From the Galway City Tribune – Minister of State for Local Government and Planning, Kieran O’Donnell was labelled a “disgrace” for overturning councillors’ decisions to rezone land in the new City Development Plan.

Minister O’Donnell (pictured) confirmed in a letter to Council Chief Executive Brendan McGrath last week that he was reversing 25 material alternations made by councillors to the CDP 2023-29. He made the decision on the advice of Office of Planning Regulator (OPR).

Minister O’Donnell directed that 14 land parcels that were subject to land-use zoning changes by councillors as part of the Material Alterations to the Draft CDP should be reversed.

He directed that a further 11 land parcels in the city should become “unzoned”.

The Minister found that the CDP had not been made in a manner consistent with recommendations of the OPR, which required specific changes to the plan to ensure consistency with the national planning laws and guidelines.

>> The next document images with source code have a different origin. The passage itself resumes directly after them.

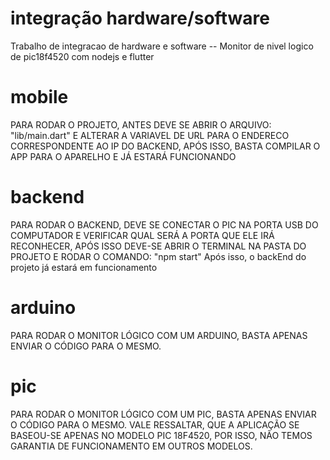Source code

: # integração hardware/software
Trabalho de integracao de hardware e software -- Monitor de nivel logico de pic18f4520 com nodejs e flutter

# mobile

PARA RODAR O PROJETO, ANTES DEVE SE ABRIR O ARQUIVO: "lib/main.dart" E ALTERAR A
VARIAVEL DE URL PARA O ENDERECO CORRESPONDENTE AO IP DO BACKEND, APÓS ISSO, BASTA
COMPILAR O APP PARA O APARELHO E JÁ ESTARÁ FUNCIONANDO

# backend
PARA RODAR O BACKEND, DEVE SE CONECTAR O PIC NA PORTA USB DO COMPUTADOR E VERIFICAR QUAL SERÁ A PORTA 
QUE ELE IRÁ RECONHECER, APÓS ISSO DEVE-SE ABRIR O TERMINAL NA PASTA DO PROJETO E RODAR O COMANDO: "npm start"
Após isso, o backEnd do projeto já estará em funcionamento

# arduino

PARA RODAR O MONITOR LÓGICO COM UM ARDUINO, BASTA APENAS ENVIAR O CÓDIGO PARA O MESMO.

# pic

PARA RODAR O MONITOR LÓGICO COM UM PIC, BASTA APENAS ENVIAR O CÓDIGO PARA O MESMO. VALE RESSALTAR, QUE A APLICAÇÃO SE BASEOU-SE APENAS NO MODELO PIC 18F4520, POR ISSO, NÃO TEMOS GARANTIA DE FUNCIONAMENTO EM OUTROS MODELOS.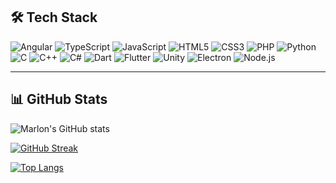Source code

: ## 🛠️ Tech Stack

![Angular](https://img.shields.io/badge/-Angular-DD0031?style=flat&logo=angular&logoColor=white)
![TypeScript](https://img.shields.io/badge/-TypeScript-3178C6?style=flat&logo=typescript&logoColor=white)
![JavaScript](https://img.shields.io/badge/-JavaScript-F7DF1E?style=flat&logo=javascript&logoColor=black)
![HTML5](https://img.shields.io/badge/-HTML5-E34F26?style=flat&logo=html5&logoColor=white)
![CSS3](https://img.shields.io/badge/-CSS3-1572B6?style=flat&logo=css3&logoColor=white)
![PHP](https://img.shields.io/badge/-PHP-777BB4?style=flat&logo=php&logoColor=white)
![Python](https://img.shields.io/badge/-Python-3776AB?style=flat&logo=python&logoColor=white)
![C](https://img.shields.io/badge/-C-00599C?style=flat&logo=c&logoColor=white)
![C++](https://img.shields.io/badge/-C++-00599C?style=flat&logo=c%2B%2B&logoColor=white)
![C#](https://img.shields.io/badge/-C%23-239120?style=flat&logo=c-sharp&logoColor=white)
![Dart](https://img.shields.io/badge/-Dart-0175C2?style=flat&logo=dart&logoColor=white)
![Flutter](https://img.shields.io/badge/-Flutter-02569B?style=flat&logo=flutter&logoColor=white)
![Unity](https://img.shields.io/badge/-Unity-000000?style=flat&logo=unity&logoColor=white)
![Electron](https://img.shields.io/badge/-Electron-47848F?style=flat&logo=electron&logoColor=white)
![Node.js](https://img.shields.io/badge/-Node.js-339933?style=flat&logo=nodedotjs&logoColor=white)

---

## 📊 GitHub Stats

![Marlon's GitHub stats](https://github-readme-stats.vercel.app/api?username=MarlonWeiss2010&show_icons=true&theme=radical)

[![GitHub Streak](https://streak-stats.demolab.com/?user=MarlonWeiss2010&theme=radical)](https://git.io/streak-stats)

[![Top Langs](https://github-readme-stats.vercel.app/api/top-langs/?username=MarlonWeiss2010&layout=compact&theme=radical)](https://github.com/anuraghazra/github-readme-stats)
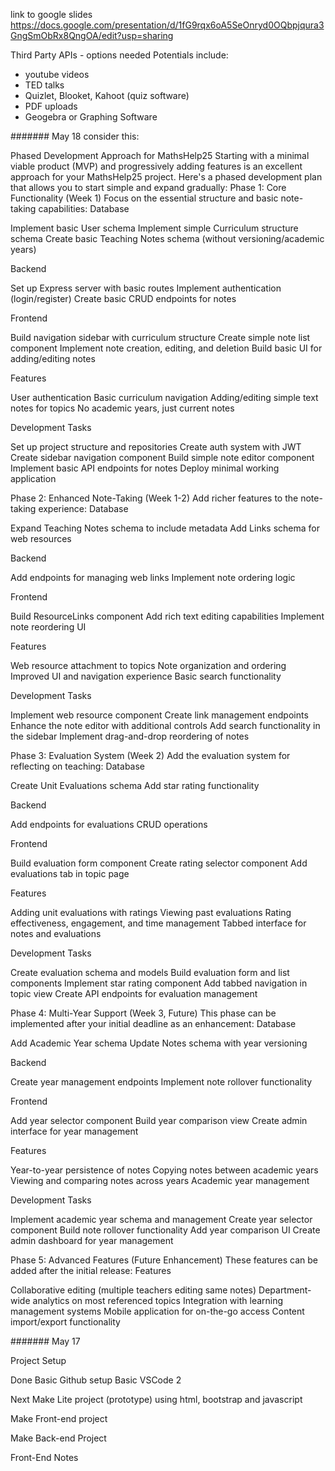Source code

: link to google slides
https://docs.google.com/presentation/d/1fG9rqx6oA5SeOnryd0OQbpjqura3GngSmObRx8QngOA/edit?usp=sharing

Third Party APIs - options needed
Potentials include:
- youtube videos
- TED talks
- Quizlet, Blooket, Kahoot (quiz software)
- PDF uploads
- Geogebra or Graphing Software

####### May 18
consider this:

Phased Development Approach for MathsHelp25
Starting with a minimal viable product (MVP) and progressively adding features is an excellent approach for your MathsHelp25 project. Here's a phased development plan that allows you to start simple and expand gradually:
Phase 1: Core Functionality (Week 1)
Focus on the essential structure and basic note-taking capabilities:
Database

Implement basic User schema
Implement simple Curriculum structure schema
Create basic Teaching Notes schema (without versioning/academic years)

Backend

Set up Express server with basic routes
Implement authentication (login/register)
Create basic CRUD endpoints for notes

Frontend

Build navigation sidebar with curriculum structure
Create simple note list component
Implement note creation, editing, and deletion
Build basic UI for adding/editing notes

Features

User authentication
Basic curriculum navigation
Adding/editing simple text notes for topics
No academic years, just current notes

Development Tasks

Set up project structure and repositories
Create auth system with JWT
Create sidebar navigation component
Build simple note editor component
Implement basic API endpoints for notes
Deploy minimal working application

Phase 2: Enhanced Note-Taking (Week 1-2)
Add richer features to the note-taking experience:
Database

Expand Teaching Notes schema to include metadata
Add Links schema for web resources

Backend

Add endpoints for managing web links
Implement note ordering logic

Frontend

Build ResourceLinks component
Add rich text editing capabilities
Implement note reordering UI

Features

Web resource attachment to topics
Note organization and ordering
Improved UI and navigation experience
Basic search functionality

Development Tasks

Implement web resource component
Create link management endpoints
Enhance the note editor with additional controls
Add search functionality in the sidebar
Implement drag-and-drop reordering of notes

Phase 3: Evaluation System (Week 2)
Add the evaluation system for reflecting on teaching:
Database

Create Unit Evaluations schema
Add star rating functionality

Backend

Add endpoints for evaluations CRUD operations

Frontend

Build evaluation form component
Create rating selector component
Add evaluations tab in topic page

Features

Adding unit evaluations with ratings
Viewing past evaluations
Rating effectiveness, engagement, and time management
Tabbed interface for notes and evaluations

Development Tasks

Create evaluation schema and models
Build evaluation form and list components
Implement star rating component
Add tabbed navigation in topic view
Create API endpoints for evaluation management

Phase 4: Multi-Year Support (Week 3, Future)
This phase can be implemented after your initial deadline as an enhancement:
Database

Add Academic Year schema
Update Notes schema with year versioning

Backend

Create year management endpoints
Implement note rollover functionality

Frontend

Add year selector component
Build year comparison view
Create admin interface for year management

Features

Year-to-year persistence of notes
Copying notes between academic years
Viewing and comparing notes across years
Academic year management

Development Tasks

Implement academic year schema and management
Create year selector component
Build note rollover functionality
Add year comparison UI
Create admin dashboard for year management

Phase 5: Advanced Features (Future Enhancement)
These features can be added after the initial release:
Features

Collaborative editing (multiple teachers editing same notes)
Department-wide analytics on most referenced topics
Integration with learning management systems
Mobile application for on-the-go access
Content import/export functionality


####### May 17

Project Setup

Done 
Basic Github setup
Basic VSCode 2 

Next
Make Lite project (prototype)  using html, bootstrap and javascript

Make Front-end project

Make Back-end Project


Front-End Notes

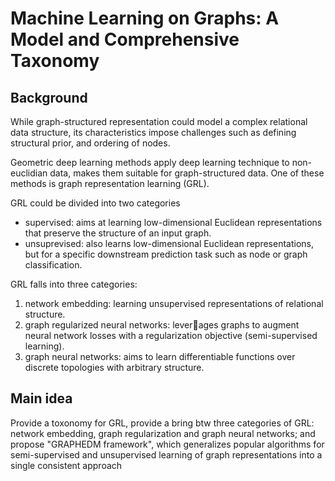 
# Machine Learning on Graphs: A Model and Comprehensive Taxonomy

## Background

While graph-structured representation could model a complex relational data structure, its characteristics impose challenges such as defining structural prior, and ordering of nodes. 

Geometric deep learning methods apply deep learning technique to non-euclidian data, makes them suitable for graph-structured data. One of these methods is graph representation learning (GRL).  

GRL could be divided into two categories
- supervised: aims at learning low-dimensional Euclidean representations that preserve the structure of an input graph. 
- unsuprevised: also learns low-dimensional Euclidean representations, but for a specific downstream prediction task such as node or graph classification.

GRL falls into three categories:
1. network embedding: learning unsupervised representations of relational structure.
2. graph regularized neural networks: leverages graphs to augment neural network losses with a regularization objective (semi-supervised learning).
3. graph neural networks: aims to learn differentiable functions over discrete topologies with arbitrary structure.


   
## Main idea
Provide a toxonomy for GRL, provide a bring btw three categories of GRL: network embedding, graph regularization and graph neural networks; and propose "GRAPHEDM framework", which generalizes popular algorithms for semi-supervised and unsupervised learning of graph representations into a single consistent approach





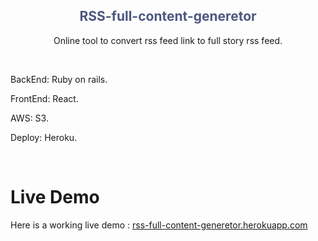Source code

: <h2 align="center" style="color:#4c587e">RSS-full-content-generetor</h2>
<p align="center"> Online tool to convert  rss feed link to full story rss feed.<p>
<br/>
<p>BackEnd: Ruby on rails.</p>
<p>FrontEnd: React.</p>
<p>AWS: S3.</p>
<p>Deploy: Heroku.</p>
<br/>

# Live Demo
Here is a working live demo : [rss-full-content-generetor.herokuapp.com](https://rss-full-content-generetor.herokuapp.com/)
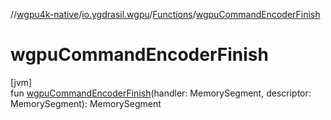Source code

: //[wgpu4k-native](../../../index.md)/[io.ygdrasil.wgpu](../index.md)/[Functions](index.md)/[wgpuCommandEncoderFinish](wgpu-command-encoder-finish.md)

# wgpuCommandEncoderFinish

[jvm]\
fun [wgpuCommandEncoderFinish](wgpu-command-encoder-finish.md)(handler: MemorySegment, descriptor: MemorySegment): MemorySegment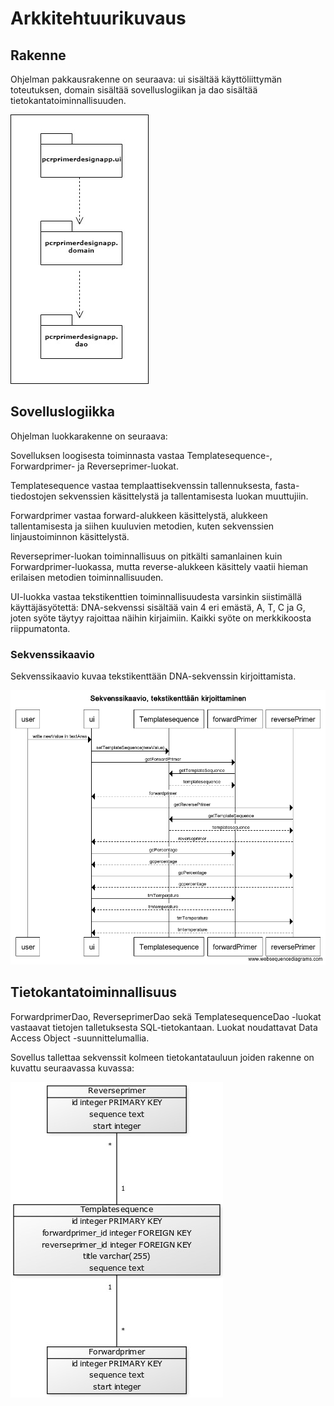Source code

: # Arkkitehtuurikuvaus

## Rakenne

Ohjelman pakkausrakenne on seuraava: ui sisältää käyttöliittymän toteutuksen, domain sisältää sovelluslogiikan ja dao sisältää tietokantatoiminnallisuuden.

<img src="https://github.com/Karttune/otm-harjoitustyo/blob/master/dokumentaatio/pakkausrakenne.jpg">

## Sovelluslogiikka
Ohjelman luokkarakenne on seuraava:


Sovelluksen loogisesta toiminnasta vastaa Templatesequence-, Forwardprimer- ja Reverseprimer-luokat. 

Templatesequence vastaa templaattisekvenssin tallennuksesta, fasta-tiedostojen sekvenssien käsittelystä ja tallentamisesta luokan muuttujiin. 

Forwardprimer vastaa forward-alukkeen käsittelystä, alukkeen tallentamisesta ja siihen kuuluvien metodien, kuten sekvenssien linjaustoiminnon käsittelystä.

Reverseprimer-luokan toiminnallisuus on pitkälti samanlainen kuin Forwardprimer-luokassa, mutta reverse-alukkeen käsittely vaatii hieman erilaisen metodien toiminnallisuuden.

UI-luokka vastaa tekstikenttien toiminnallisuudesta varsinkin siistimällä käyttäjäsyötettä: DNA-sekvenssi sisältää vain 4 eri emästä, A, T, C ja G, joten syöte täytyy rajoittaa näihin kirjaimiin. Kaikki syöte on merkkikoosta riippumatonta.

### Sekvenssikaavio

Sekvenssikaavio kuvaa tekstikenttään DNA-sekvenssin kirjoittamista.

<img src="https://github.com/Karttune/otm-harjoitustyo/blob/master/dokumentaatio/Sekvenssikaavio.png">

## Tietokantatoiminnallisuus

ForwardprimerDao, ReverseprimerDao sekä TemplatesequenceDao -luokat vastaavat tietojen talletuksesta SQL-tietokantaan. Luokat noudattavat Data Access Object -suunnittelumallia. 

Sovellus tallettaa sekvenssit kolmeen tietokantatauluun joiden rakenne on kuvattu seuraavassa kuvassa:

<img src="https://github.com/Karttune/otm-harjoitustyo/blob/master/dokumentaatio/tietokantakaavio.jpg">
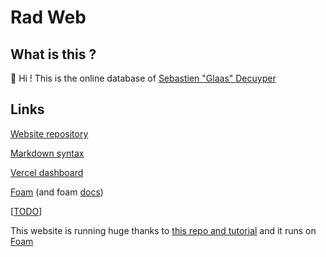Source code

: # Rad Web

## What is this ?

👋 Hi ! This is the online database of [Sebastien "Glaas" Decuyper](https://sebdec.net/aboutme.html "Personal website")

## Links

[Website repository](https://github.com/Glaas/RadWeb "Website repo")

[Markdown syntax](https://www.markdownguide.org/basic-syntax/ "Markdown syntax")

[Vercel dashboard](https://vercel.com/dashboard "Vercel")

[Foam](https://foambubble.github.io/foam/ "Foam") (and foam [docs](https://github.com/foambubble/foam-template/blob/master/getting-started.md))

[[TODO]]
 
This website is running huge thanks to [this repo and tutorial](https://github.com/hikerpig/foam-template-gatsby-kb) and it runs on [Foam](https://foambubble.github.io/foam/ "Foam")

[//begin]: # "Autogenerated link references for markdown compatibility"
[TODO]: private/docs/todo.md "Todo"
[//end]: # "Autogenerated link references"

At last week’s Council meeting Cllr Eddie Hoare (FG) asked for clarity on the process by which councillors could rezone the lands that had been changed by the Minister’s direction.

Cllr Declan McDonnell said, “What he [Minister O’Donnell] has done is an absolute disgrace”.

And he asked: “Do we have to have another development plan meeting to deal with it?”

Both Cllrs Hoare and McDonnell wondered what would become of the lands that were rezoned or unzoned by the ministerial direction.

Mr McGrath said the Council had put forward an argument in favour of retaining the material alterations in the plan, but ultimately the Minister sided with OPR.

He said if councillors want to make alterations to the new plan, they could go through the process of making a material alteration but this was lengthy.

The Save Roscam Peninsula campaign welcomed the Minister’s decision.

In a statement to the Galway City Tribune, it said the direction would mean the Roscam village area on the Roscam Peninsula will be unzoned and a number of land parcels would revert back to agriculture/high amenity.

A spokesperson for the campaign said: “the material alterations made by city councillors following lobbying by developers continued the long-standing practice of councillors facilitating a developer-led plan rather than an evidence- and policy-based plan that meets the needs of the city.

“The Minister’s direction is an important step in restoring confidence in the planning system. It is clear from the City Council’s own evidence on future housing projections that there was no requirement to zone these lands for residential purposes in order to meet the needs of the targeted population increase up to 2029,” the spokesperson added.